Im letzten Drittel des 70-minütigen Konzerts steigern The Weather Station und ihre augenscheinlich hochschwangere Frontfrau dann praktisch von Lied zu Lied die Intensität, wenn sie sich vom unwiderstehlichen Groove bei „Robber“ bis zur Indierock-Rasanz von „Thirty“ vorarbeiten und trotzdem immer wieder Platz für das Saxofon von Karen Ng bleibt, die auch schon zuvor bei vielen Songs für die besondere Note gesorgt hatte. „Thirty“ ist übrigens der einzige Song des Sets, der nicht aus den letzten beiden Alben „Ignorance“ und „Humanhood“ stammt, doch vielleicht gerade deshalb sorgt seine Rastlosigkeit bei der Zugabe für die perfekte Überleitung zu Destroyer.
Zugegeben, die letzten Platten von Oberkauz Dan Bejar und den Seinen konnten nicht immer ganz an die vor rund einem Jahrzehnt veröffentlichten Destroyer-Meilensteine „Kaputt“ und „Poison Street“ heranreichen, live, das beweisen die Kanadier aber auch nach inzwischen 30 Karrierejahren eindrucksvoll, sind sie immer noch eine Wucht.

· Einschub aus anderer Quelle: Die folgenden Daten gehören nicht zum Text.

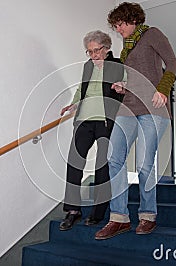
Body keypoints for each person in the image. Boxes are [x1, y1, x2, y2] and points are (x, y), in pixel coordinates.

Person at [95, 2, 176, 240]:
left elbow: (172, 64)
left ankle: (148, 215)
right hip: (128, 107)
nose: (118, 30)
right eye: (116, 26)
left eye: (119, 25)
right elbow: (134, 78)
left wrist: (162, 89)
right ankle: (119, 218)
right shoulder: (125, 49)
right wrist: (122, 85)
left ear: (131, 20)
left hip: (153, 108)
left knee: (144, 163)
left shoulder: (153, 34)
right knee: (115, 158)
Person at [59, 30, 125, 231]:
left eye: (97, 50)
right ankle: (73, 210)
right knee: (74, 163)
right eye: (90, 52)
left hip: (106, 121)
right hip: (84, 121)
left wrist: (122, 87)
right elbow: (82, 88)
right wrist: (73, 104)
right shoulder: (88, 66)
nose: (94, 55)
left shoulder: (118, 65)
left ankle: (98, 212)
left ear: (106, 48)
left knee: (101, 167)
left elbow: (127, 86)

Das darf man durchaus wörtlich nehmen, denn vielen Zuschauerinnen und Zuschauern dürfte bereits nach wenigen Songs eine Frage nicht mehr aus dem Kopf gegangen sein: „Waren die eigentlich immer so laut?“
Nie brachial, aber mit beeindruckender Power stürzt sich das bisweilen herrlich eigensinnige, aber stets spielfreudige Sextett in seine Songs – mit Ausnahme des wie immer ein wenig desinteressiert schienenden Frontmanns Bejar natürlich, der abgestützt auf seinen hüfthohen Mikroständer in der Bühnenmitte mit stoischer Ruhe dem Sturm entgegentritt, den seine Band um ihn herum entfacht.
Ganz egal, ob es Songs aus der aktuellen LP „Dan’s Boogie“ sind („The Same Thing As Nothing At All“, „Hydroplaning Off The Edge Of The World”), 20 Jahre zurückreichende Großtaten aus dem „Rubies“-Album („European Oils“) oder stilistische Ausreißer wie das New-Order-Flair von „Tinseltown Is Swimming In Blood“ (aus dem 2017er-Werk „Ken“) – die Energie wird den ganzen Abend über hochgehalten.
Dennoch ist das Programm erfreulich facettenreich, wenn bei „Times Square“ Bejars Liebe zu Glam-Rock-Lichtgestalten wie David Bowie oder Bryan Ferry deutlicher denn je zutage tritt, „Cataract Time“ fast als Pop-Song durchgeht oder „Suicide Demo For Kara Walker“ durch ein achtminütiges (!) Pedal-Board-Inferno von Trompeter JP Carter eingeleitet wird, der neben dem mit manischer Energie auftrumpfenden Drummer Joshua Wells der vielleicht auffälligste Musiker auf der Bühne ist.
Mehr als anderthalb Stunden sind vergangen, als nach dem letzten Klanggewitter bei der Zugabe „Rubies“ das Licht im Saal angeht und zweifelsohne feststeht: Destroyer haben in Köln ihrem Namen alle Ehre gemacht.